Rain in Bombay is something else altogether. We wait all year long for the rains, grumbling, complaining, and pleading to the rain gods; but when it arrives we regret its arrival almost immediately. That’s how Bombay rain is, you can’t live with it, and you can’t live without it.
The first day that it rained for just 3 hours, the entire city went crazy. It was like when you leave blind mice in a box that smells of cheese, they run helter skelter. Everyone seemed so confused. They didn't know what had hit them. Roads were jammed, traffic choked, new pits and manholes magically appeared on the roads. There wasn't a rickshaw in sight; all the drivers suddenly seemed to have vanished in to thin air. People were running for shelter. It was total chaos.
Only after a day or two of torrential rainfall did people finally get the hang of it and moved about their daily lives unperturbed by the rain. Normalcy returned, at least on the surface.

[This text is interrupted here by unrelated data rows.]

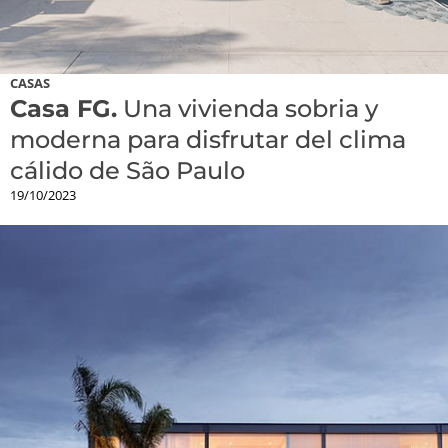
CASAS
Casa FG.
Una vivienda sobria y
moderna para disfrutar del clima
cálido de São Paulo
19/10/2023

I have loved the rains for as long as I remember, especially in Shillong. The hills come alive with the first shower. The fresh smell of wet earth, roads that look clean and pristine, leaves that turn a darker shade of green and the lovely cold breeze. Steady pitter patter of raindrops on tin roofs and the occasional sun peeping from the clouds.
Bombay rains are so different. There is no petrichor, instead there is a dirty stink that will make you gag. Dug up roads are filled with knee deep muck. Getting somewhere during the rain is a royal pain in the ass. And mind you, in Bombay it doesn't just rain, it pours. It’s like somebody’s emptying bucketful of water on your head. People who haven’t been out of Bombay in rains will not understand what all the fuss is about.

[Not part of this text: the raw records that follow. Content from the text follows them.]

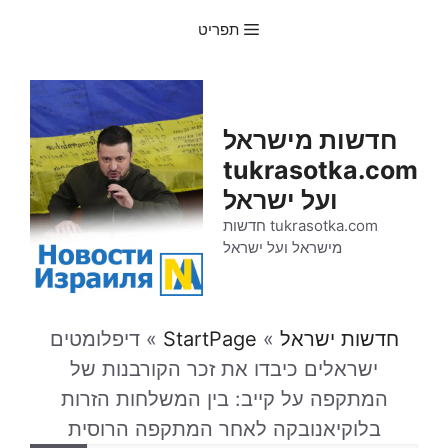
דלג
תפריט
תוכן
חדשות מישראל
tukrasotka.com
ועל ישראל
tukrasotka.com חדשות
מישראל ועל ישראל
חדשות ישראל
»
StartPage
»
דיפלומטים
ישראלים כיבדו את זכר הקורבנות של
המתקפה על קייב: בין המשלחות הזרות
בלוקיאנובקה לאחר המתקפה הרוסית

But no matter how difficult life gets in Bombay during the rains, I’ll always have a special place for it in my heart. Long drives with friends, bhajia and chai at a tapri, getting splashed by big wild waves in Marine Drive, sharing a steaming mug of coffee and conversations with your best friend while watching the rain pour harder than ever before… and my red raincoat.
This is my Bombay rain, a part of my heart.